A REDDITCH woman recently joined activists outside Pamplona's main square to protest against Spain's Running of the Bulls festival.

Wearing little more than bull horns and underwear and holding a sign which read "Pamplona: Bloodbath for Bulls" 25-year-old Loretta Hope from Redditch joined 75 others at the protest.

Organised by PETA and the Spanish animal-protection group AnimaNaturalis, activists poured gallons of fake blood on themselves ahead of the Running of the Bulls festival, during which dozens of bulls are struck and terrorised as they slip and slide down narrow streets on their way to being violently killed in Pamplona's bullring.

"Torturing and killing animals can never be justified as entertainment", said animal rights activist Hope.

"We're calling on Spain to end its widely condemned Running of the Bulls event and the bullfights that follow – and, with them, the horrific suffering and abuse of bulls."

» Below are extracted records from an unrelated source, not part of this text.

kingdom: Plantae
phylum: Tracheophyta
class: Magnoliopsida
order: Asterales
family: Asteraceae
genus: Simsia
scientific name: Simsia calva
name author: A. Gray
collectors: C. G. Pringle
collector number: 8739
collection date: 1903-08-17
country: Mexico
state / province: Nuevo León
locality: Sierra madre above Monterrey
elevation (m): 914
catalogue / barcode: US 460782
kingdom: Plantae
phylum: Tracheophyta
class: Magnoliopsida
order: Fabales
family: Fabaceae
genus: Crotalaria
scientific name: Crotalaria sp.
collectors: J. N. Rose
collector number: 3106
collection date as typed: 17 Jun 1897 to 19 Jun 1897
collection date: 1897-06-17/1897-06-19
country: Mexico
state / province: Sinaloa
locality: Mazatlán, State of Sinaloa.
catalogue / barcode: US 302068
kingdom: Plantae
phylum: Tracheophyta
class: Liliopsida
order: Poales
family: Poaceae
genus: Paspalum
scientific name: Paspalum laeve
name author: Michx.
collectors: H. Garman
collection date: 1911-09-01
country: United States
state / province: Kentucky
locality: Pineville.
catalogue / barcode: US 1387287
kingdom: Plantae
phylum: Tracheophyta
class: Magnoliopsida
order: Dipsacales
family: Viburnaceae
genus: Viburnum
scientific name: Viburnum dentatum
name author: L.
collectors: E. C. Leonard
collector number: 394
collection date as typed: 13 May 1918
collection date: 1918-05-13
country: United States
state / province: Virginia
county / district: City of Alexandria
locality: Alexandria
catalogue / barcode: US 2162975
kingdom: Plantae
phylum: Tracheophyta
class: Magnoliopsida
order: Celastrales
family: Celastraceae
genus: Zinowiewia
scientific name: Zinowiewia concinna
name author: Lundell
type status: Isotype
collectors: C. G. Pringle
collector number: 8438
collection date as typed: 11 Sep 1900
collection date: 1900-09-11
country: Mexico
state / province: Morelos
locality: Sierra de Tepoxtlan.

PETA – whose motto reads, in part, that "animals are not ours to use for entertainment" – has documented that in a typical bullfight, as many as eight men taunt, beat and stab a single bull with daggers and harpoon-like banderillas until it becomes weakened from blood loss.

Then, the matador stabs the animal with a sword and an executioner cuts his spinal cord.

Many bulls are paralysed but still conscious as they are chained and dragged out of the arena.